The final step! Deploy the artifact of your build to the app service in the Azure cloud.

  1. Go to ‘Build and Release > Releases’ and click the blue button ‘New definition’
  2. From the template panel on the right, apply template ‘Azure App Service Deployment’
  3. In the Environment panel, set ‘Environment name’ to something like ‘Production’
  4. Click the ‘Add artifact’ box to the left of the screen and for ‘Source’, select the build definition we just created (blogProject-ASP.NET Core-CI)
  5. Some fields will be added automatically and for ‘Source alias’, choose the name ‘backend’ we gave to our artifact in the build steps. Then click blue button ‘Add’.
    We cannot save our release definition yet. There is a red exclamation mark at the tab link ‘Tasks’, so we need to fill in some more. Click the tab ‘Tasks’.

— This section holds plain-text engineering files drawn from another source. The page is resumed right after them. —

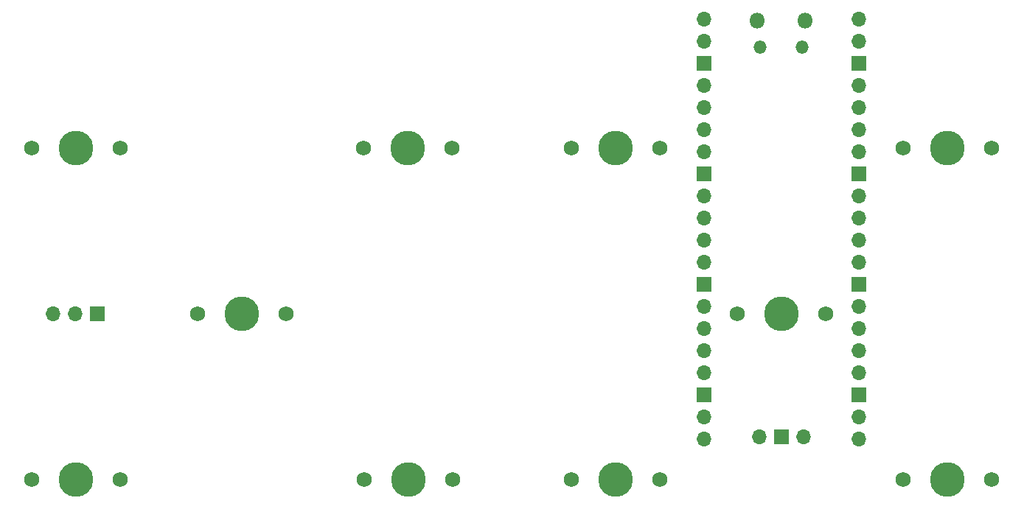
<source format=gts>
%TF.GenerationSoftware,KiCad,Pcbnew,(6.0.8)*%
%TF.CreationDate,2022-10-16T16:46:49-06:00*%
%TF.ProjectId,pcb,7063622e-6b69-4636-9164-5f7063625858,rev?*%
%TF.SameCoordinates,Original*%
%TF.FileFunction,Soldermask,Top*%
%TF.FilePolarity,Negative*%
%FSLAX46Y46*%
G04 Gerber Fmt 4.6, Leading zero omitted, Abs format (unit mm)*
G04 Created by KiCad (PCBNEW (6.0.8)) date 2022-10-16 16:46:49*
%MOMM*%
%LPD*%
G01*
G04 APERTURE LIST*
%ADD10C,1.750000*%
%ADD11C,3.987800*%
%ADD12R,1.700000X1.700000*%
%ADD13O,1.700000X1.700000*%
%ADD14O,1.500000X1.500000*%
%ADD15O,1.800000X1.800000*%
G04 APERTURE END LIST*
D10*
%TO.C,MX10*%
X187007500Y-114300000D03*
D11*
X192087500Y-114300000D03*
D10*
X197167500Y-114300000D03*
%TD*%
%TO.C,MX1*%
X86925250Y-114300000D03*
X97085250Y-114300000D03*
D11*
X92005250Y-114300000D03*
%TD*%
D10*
%TO.C,MX3*%
X116135250Y-95250000D03*
X105975250Y-95250000D03*
D11*
X111055250Y-95250000D03*
%TD*%
D10*
%TO.C,MX6*%
X148907500Y-76200000D03*
X159067500Y-76200000D03*
D11*
X153987500Y-76200000D03*
%TD*%
D12*
%TO.C,REF\u002A\u002A*%
X94456250Y-95250000D03*
D13*
X91916250Y-95250000D03*
X89376250Y-95250000D03*
%TD*%
D10*
%TO.C,MX8*%
X178117500Y-95250000D03*
D11*
X173037500Y-95250000D03*
D10*
X167957500Y-95250000D03*
%TD*%
%TO.C,MX5*%
X135255000Y-114300000D03*
X125095000Y-114300000D03*
D11*
X130175000Y-114300000D03*
%TD*%
%TO.C,MX2*%
X92005250Y-76200000D03*
D10*
X86925250Y-76200000D03*
X97085250Y-76200000D03*
%TD*%
%TO.C,MX7*%
X148907500Y-114300000D03*
X159067500Y-114300000D03*
D11*
X153987500Y-114300000D03*
%TD*%
D10*
%TO.C,MX4*%
X135185250Y-76200000D03*
X125025250Y-76200000D03*
D11*
X130105250Y-76200000D03*
%TD*%
%TO.C,MX9*%
X192087500Y-76200000D03*
D10*
X187007500Y-76200000D03*
X197167500Y-76200000D03*
%TD*%
D14*
%TO.C,U1*%
X175392750Y-64562998D03*
X170542750Y-64562998D03*
D15*
X170242750Y-61532998D03*
X175692750Y-61532998D03*
D13*
X181857750Y-61402998D03*
X181857750Y-63942998D03*
D12*
X181857750Y-66482998D03*
D13*
X181857750Y-69022998D03*
X181857750Y-71562998D03*
X181857750Y-74102998D03*
X181857750Y-76642998D03*
D12*
X181857750Y-79182998D03*
D13*
X181857750Y-81722998D03*
X181857750Y-84262998D03*
X181857750Y-86802998D03*
X181857750Y-89342998D03*
D12*
X181857750Y-91882998D03*
D13*
X181857750Y-94422998D03*
X181857750Y-96962998D03*
X181857750Y-99502998D03*
X181857750Y-102042998D03*
D12*
X181857750Y-104582998D03*
D13*
X181857750Y-107122998D03*
X181857750Y-109662998D03*
X164077750Y-109662998D03*
X164077750Y-107122998D03*
D12*
X164077750Y-104582998D03*
D13*
X164077750Y-102042998D03*
X164077750Y-99502998D03*
X164077750Y-96962998D03*
X164077750Y-94422998D03*
D12*
X164077750Y-91882998D03*
D13*
X164077750Y-89342998D03*
X164077750Y-86802998D03*
X164077750Y-84262998D03*
X164077750Y-81722998D03*
D12*
X164077750Y-79182998D03*
D13*
X164077750Y-76642998D03*
X164077750Y-74102998D03*
X164077750Y-71562998D03*
X164077750Y-69022998D03*
D12*
X164077750Y-66482998D03*
D13*
X164077750Y-63942998D03*
X164077750Y-61402998D03*
X175507750Y-109432998D03*
D12*
X172967750Y-109432998D03*
D13*
X170427750Y-109432998D03*
%TD*%
M02*

</source>
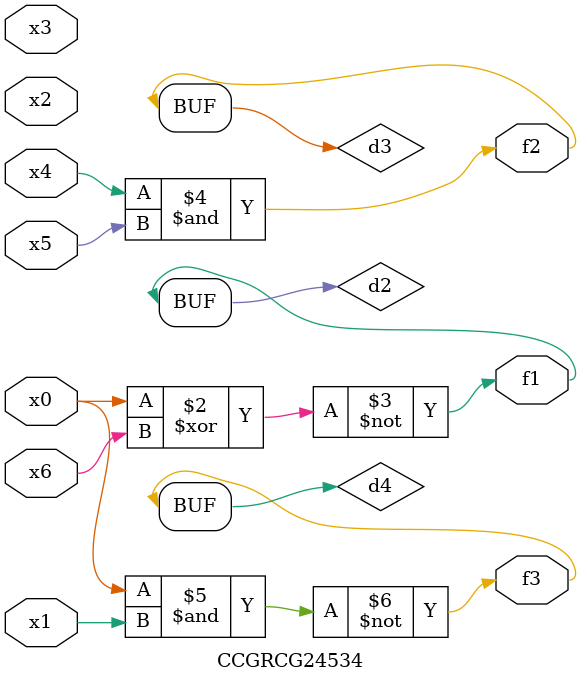
<source format=v>
module CCGRCG24534(
	input x0, x1, x2, x3, x4, x5, x6,
	output f1, f2, f3
);

	wire d1, d2, d3, d4;

	nor (d1, x0);
	xnor (d2, x0, x6);
	and (d3, x4, x5);
	nand (d4, x0, x1);
	assign f1 = d2;
	assign f2 = d3;
	assign f3 = d4;
endmodule

</source>
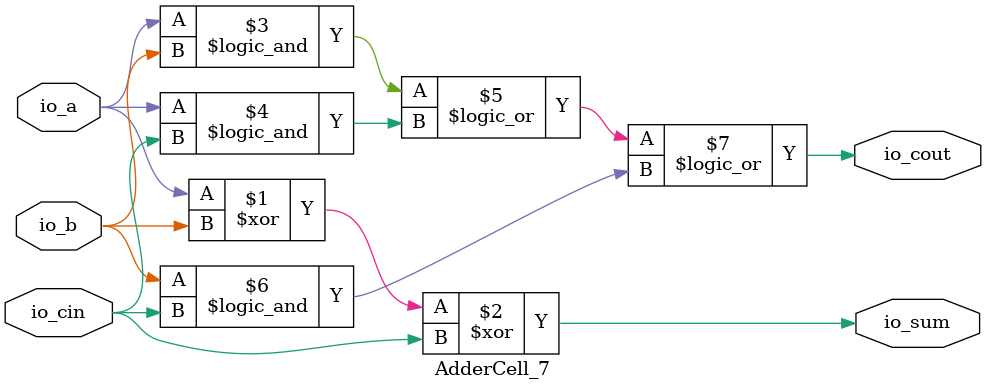
<source format=v>

`timescale 1ns/1ps

module Adder (
);

  wire                cellArray_0_io_a;
  wire                cellArray_0_io_b;
  wire                cellArray_0_io_cin;
  wire                cellArray_1_io_a;
  wire                cellArray_1_io_b;
  wire                cellArray_2_io_a;
  wire                cellArray_2_io_b;
  wire                cellArray_3_io_a;
  wire                cellArray_3_io_b;
  wire                cellArray_4_io_a;
  wire                cellArray_4_io_b;
  wire                cellArray_5_io_a;
  wire                cellArray_5_io_b;
  wire                cellArray_6_io_a;
  wire                cellArray_6_io_b;
  wire                cellArray_7_io_a;
  wire                cellArray_7_io_b;
  wire                cellArray_0_io_sum;
  wire                cellArray_0_io_cout;
  wire                cellArray_1_io_sum;
  wire                cellArray_1_io_cout;
  wire                cellArray_2_io_sum;
  wire                cellArray_2_io_cout;
  wire                cellArray_3_io_sum;
  wire                cellArray_3_io_cout;
  wire                cellArray_4_io_sum;
  wire                cellArray_4_io_cout;
  wire                cellArray_5_io_sum;
  wire                cellArray_5_io_cout;
  wire                cellArray_6_io_sum;
  wire                cellArray_6_io_cout;
  wire                cellArray_7_io_sum;
  wire                cellArray_7_io_cout;

  AdderCell_7 cellArray_0 (
    .io_a    (cellArray_0_io_a   ), //i
    .io_b    (cellArray_0_io_b   ), //i
    .io_cin  (cellArray_0_io_cin ), //i
    .io_sum  (cellArray_0_io_sum ), //o
    .io_cout (cellArray_0_io_cout)  //o
  );
  AdderCell_7 cellArray_1 (
    .io_a    (cellArray_1_io_a   ), //i
    .io_b    (cellArray_1_io_b   ), //i
    .io_cin  (cellArray_0_io_cout), //i
    .io_sum  (cellArray_1_io_sum ), //o
    .io_cout (cellArray_1_io_cout)  //o
  );
  AdderCell_7 cellArray_2 (
    .io_a    (cellArray_2_io_a   ), //i
    .io_b    (cellArray_2_io_b   ), //i
    .io_cin  (cellArray_1_io_cout), //i
    .io_sum  (cellArray_2_io_sum ), //o
    .io_cout (cellArray_2_io_cout)  //o
  );
  AdderCell_7 cellArray_3 (
    .io_a    (cellArray_3_io_a   ), //i
    .io_b    (cellArray_3_io_b   ), //i
    .io_cin  (cellArray_2_io_cout), //i
    .io_sum  (cellArray_3_io_sum ), //o
    .io_cout (cellArray_3_io_cout)  //o
  );
  AdderCell_7 cellArray_4 (
    .io_a    (cellArray_4_io_a   ), //i
    .io_b    (cellArray_4_io_b   ), //i
    .io_cin  (cellArray_3_io_cout), //i
    .io_sum  (cellArray_4_io_sum ), //o
    .io_cout (cellArray_4_io_cout)  //o
  );
  AdderCell_7 cellArray_5 (
    .io_a    (cellArray_5_io_a   ), //i
    .io_b    (cellArray_5_io_b   ), //i
    .io_cin  (cellArray_4_io_cout), //i
    .io_sum  (cellArray_5_io_sum ), //o
    .io_cout (cellArray_5_io_cout)  //o
  );
  AdderCell_7 cellArray_6 (
    .io_a    (cellArray_6_io_a   ), //i
    .io_b    (cellArray_6_io_b   ), //i
    .io_cin  (cellArray_5_io_cout), //i
    .io_sum  (cellArray_6_io_sum ), //o
    .io_cout (cellArray_6_io_cout)  //o
  );
  AdderCell_7 cellArray_7 (
    .io_a    (cellArray_7_io_a   ), //i
    .io_b    (cellArray_7_io_b   ), //i
    .io_cin  (cellArray_6_io_cout), //i
    .io_sum  (cellArray_7_io_sum ), //o
    .io_cout (cellArray_7_io_cout)  //o
  );

endmodule

//AdderCell_7 replaced by AdderCell_7

//AdderCell_7 replaced by AdderCell_7

//AdderCell_7 replaced by AdderCell_7

//AdderCell_7 replaced by AdderCell_7

//AdderCell_7 replaced by AdderCell_7

//AdderCell_7 replaced by AdderCell_7

//AdderCell_7 replaced by AdderCell_7

module AdderCell_7 (
  input               io_a,
  input               io_b,
  input               io_cin,
  output              io_sum,
  output              io_cout
);


  assign io_sum = ((io_a ^ io_b) ^ io_cin);
  assign io_cout = (((io_a && io_b) || (io_a && io_cin)) || (io_b && io_cin));

endmodule

</source>
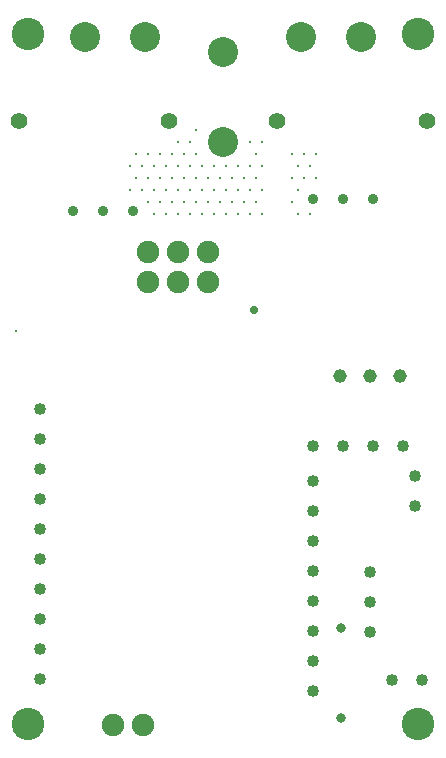
<source format=gbr>
%TF.GenerationSoftware,Altium Limited,Altium Designer,22.10.1 (41)*%
G04 Layer_Color=0*
%FSLAX26Y26*%
%MOIN*%
%TF.SameCoordinates,59CDB8F9-364B-4C5A-A8AF-F7A69B8E0267*%
%TF.FilePolarity,Positive*%
%TF.FileFunction,Plated,1,2,PTH,Drill*%
%TF.Part,Single*%
G01*
G75*
%TA.AperFunction,ComponentDrill*%
%ADD61C,0.100000*%
%ADD62C,0.108268*%
%ADD63C,0.100000*%
%ADD64C,0.040000*%
%ADD65C,0.040000*%
%ADD66C,0.055000*%
%ADD67C,0.045276*%
%ADD68C,0.035433*%
%ADD69C,0.031496*%
%TA.AperFunction,ViaDrill,NotFilled*%
%ADD70C,0.075000*%
%ADD71C,0.010000*%
%ADD72C,0.028000*%
%ADD73C,0.012000*%
D61*
X750000Y2040000D02*
D03*
Y2340000D02*
D03*
D62*
X100000Y2400000D02*
D03*
X1400000D02*
D03*
X100000Y100000D02*
D03*
X1400000D02*
D03*
D63*
X290000Y2390000D02*
D03*
X490000D02*
D03*
X1210000D02*
D03*
X1010000D02*
D03*
D64*
X1050000Y910000D02*
D03*
Y710000D02*
D03*
Y610000D02*
D03*
Y810000D02*
D03*
X1240000Y505000D02*
D03*
Y405000D02*
D03*
Y605000D02*
D03*
X1390000Y925000D02*
D03*
Y825000D02*
D03*
X140000Y1050000D02*
D03*
Y1150000D02*
D03*
X1050000Y510000D02*
D03*
Y410000D02*
D03*
X140000Y650000D02*
D03*
Y750000D02*
D03*
Y250000D02*
D03*
Y350000D02*
D03*
X1050000Y210000D02*
D03*
Y310000D02*
D03*
X140000Y850000D02*
D03*
Y950000D02*
D03*
Y450000D02*
D03*
Y550000D02*
D03*
D65*
X1250000Y1025000D02*
D03*
X1050000D02*
D03*
X1150000D02*
D03*
X1350000D02*
D03*
X1315000Y245000D02*
D03*
X1415000D02*
D03*
D66*
X570000Y2110000D02*
D03*
X70000D02*
D03*
X930000D02*
D03*
X1430000D02*
D03*
D67*
X1340000Y1260000D02*
D03*
X1240000D02*
D03*
X1140000D02*
D03*
D68*
X450000Y1810000D02*
D03*
X350000D02*
D03*
X250000D02*
D03*
X1250000Y1850000D02*
D03*
X1150000D02*
D03*
X1050000D02*
D03*
D69*
X1145000Y420000D02*
D03*
Y120000D02*
D03*
D70*
X485000Y95000D02*
D03*
X385000D02*
D03*
X500000Y1571000D02*
D03*
Y1671000D02*
D03*
X600000Y1571000D02*
D03*
Y1671000D02*
D03*
X700000Y1571000D02*
D03*
Y1671000D02*
D03*
D71*
X1060000Y2000000D02*
D03*
X1040000Y1960000D02*
D03*
X1060000Y1920000D02*
D03*
X1040000Y1800000D02*
D03*
X1020000Y2000000D02*
D03*
X1000000Y1960000D02*
D03*
X1020000Y1920000D02*
D03*
X1000000Y1880000D02*
D03*
Y1800000D02*
D03*
X980000Y2000000D02*
D03*
Y1920000D02*
D03*
Y1840000D02*
D03*
X880000Y2040000D02*
D03*
Y1960000D02*
D03*
Y1880000D02*
D03*
Y1800000D02*
D03*
X840000Y2040000D02*
D03*
X860000Y2000000D02*
D03*
X840000Y1960000D02*
D03*
X860000Y1920000D02*
D03*
X840000Y1880000D02*
D03*
X860000Y1840000D02*
D03*
X840000Y1800000D02*
D03*
X800000Y1960000D02*
D03*
X820000Y1920000D02*
D03*
X800000Y1880000D02*
D03*
X820000Y1840000D02*
D03*
X800000Y1800000D02*
D03*
X760000Y1960000D02*
D03*
X780000Y1920000D02*
D03*
X760000Y1880000D02*
D03*
X780000Y1840000D02*
D03*
X760000Y1800000D02*
D03*
X720000Y1960000D02*
D03*
X740000Y1920000D02*
D03*
X720000Y1880000D02*
D03*
X740000Y1840000D02*
D03*
X720000Y1800000D02*
D03*
X680000Y1960000D02*
D03*
X700000Y1920000D02*
D03*
X680000Y1880000D02*
D03*
X700000Y1840000D02*
D03*
X680000Y1800000D02*
D03*
X660000Y2080000D02*
D03*
X640000Y2040000D02*
D03*
X660000Y2000000D02*
D03*
X640000Y1960000D02*
D03*
X660000Y1920000D02*
D03*
X640000Y1880000D02*
D03*
X660000Y1840000D02*
D03*
X640000Y1800000D02*
D03*
X600000Y2040000D02*
D03*
X620000Y2000000D02*
D03*
X600000Y1960000D02*
D03*
X620000Y1920000D02*
D03*
X600000Y1880000D02*
D03*
X620000Y1840000D02*
D03*
X600000Y1800000D02*
D03*
X580000Y2000000D02*
D03*
X560000Y1960000D02*
D03*
X580000Y1920000D02*
D03*
X560000Y1880000D02*
D03*
X580000Y1840000D02*
D03*
X560000Y1800000D02*
D03*
X540000Y2000000D02*
D03*
X520000Y1960000D02*
D03*
X540000Y1920000D02*
D03*
X520000Y1880000D02*
D03*
X540000Y1840000D02*
D03*
X520000Y1800000D02*
D03*
X500000Y2000000D02*
D03*
X480000Y1960000D02*
D03*
X500000Y1920000D02*
D03*
X480000Y1880000D02*
D03*
X500000Y1840000D02*
D03*
X460000Y2000000D02*
D03*
X440000Y1960000D02*
D03*
X460000Y1920000D02*
D03*
X440000Y1880000D02*
D03*
D72*
X855000Y1480000D02*
D03*
D73*
X60000Y1410000D02*
D03*
%TF.MD5,1ffaabf2333d37dd892a374ff9dd0e59*%
M02*

</source>
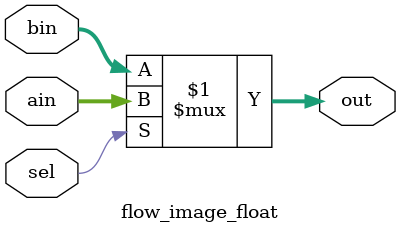
<source format=v>
module flow_image_float (
    input [31:0] ain
    ,input [31:0] bin
    ,input sel
    ,output [31:0] out
);
assign out = sel ? ain : bin ;
endmodule

</source>
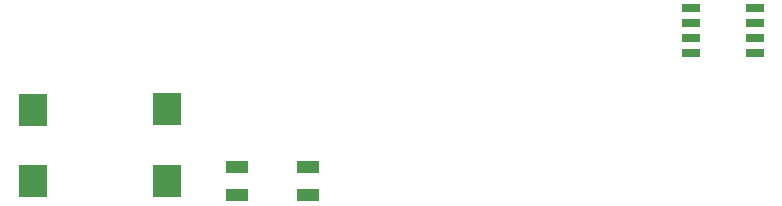
<source format=gtp>
%FSTAX23Y23*%
%MOIN*%
%SFA1B1*%

%IPPOS*%
%ADD14R,0.094488X0.110236*%
%ADD15R,0.060039X0.025591*%
%ADD16R,0.072835X0.039370*%
%LNpcb1-1*%
%LPD*%
G54D14*
X00548Y03D03*
X001D03*
Y03237D03*
X00548Y0324D03*
G54D15*
X02506Y03575D03*
Y03525D03*
Y03475D03*
Y03425D03*
X02293D03*
Y03475D03*
Y03525D03*
Y03575D03*
G54D16*
X00782Y03047D03*
Y02952D03*
X01017D03*
Y03047D03*
M02*
</source>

  6. For releasing to this ‘Production’ environment, we need to set the correct Azure subscription and the related app service we want to deploy to.
    Select the Azure subscription from the dropdown and click ‘Authorize’ next to it. You will have to provide your credentials before you can proceed.
  7. Once you’ve authorized you can select an app service from the ‘App service name’ dropdown
  8. Click the pre-deployment conditions button left of the ‘Production’ environment panel and choose ‘Manual only’ in the panel to the right of the screen.
  9. Save the new definition and go back to ‘Build and Release > Releases’; you should see your new definition ‘New Release Definition’ now
  10. With the new release definition selected, click the ‘+ Release’ button and choose ‘Create release’
  11. Your latest build will be selected by default; click ‘Create’
  12. Double-click the ‘Release-1’ row that was just created and, as deployment is not triggered automatically (step 9), manually deploy to Production
  13. When deployment is done, navigate to the URL of your Azure app service and check that your new ASP.NET Core site is up!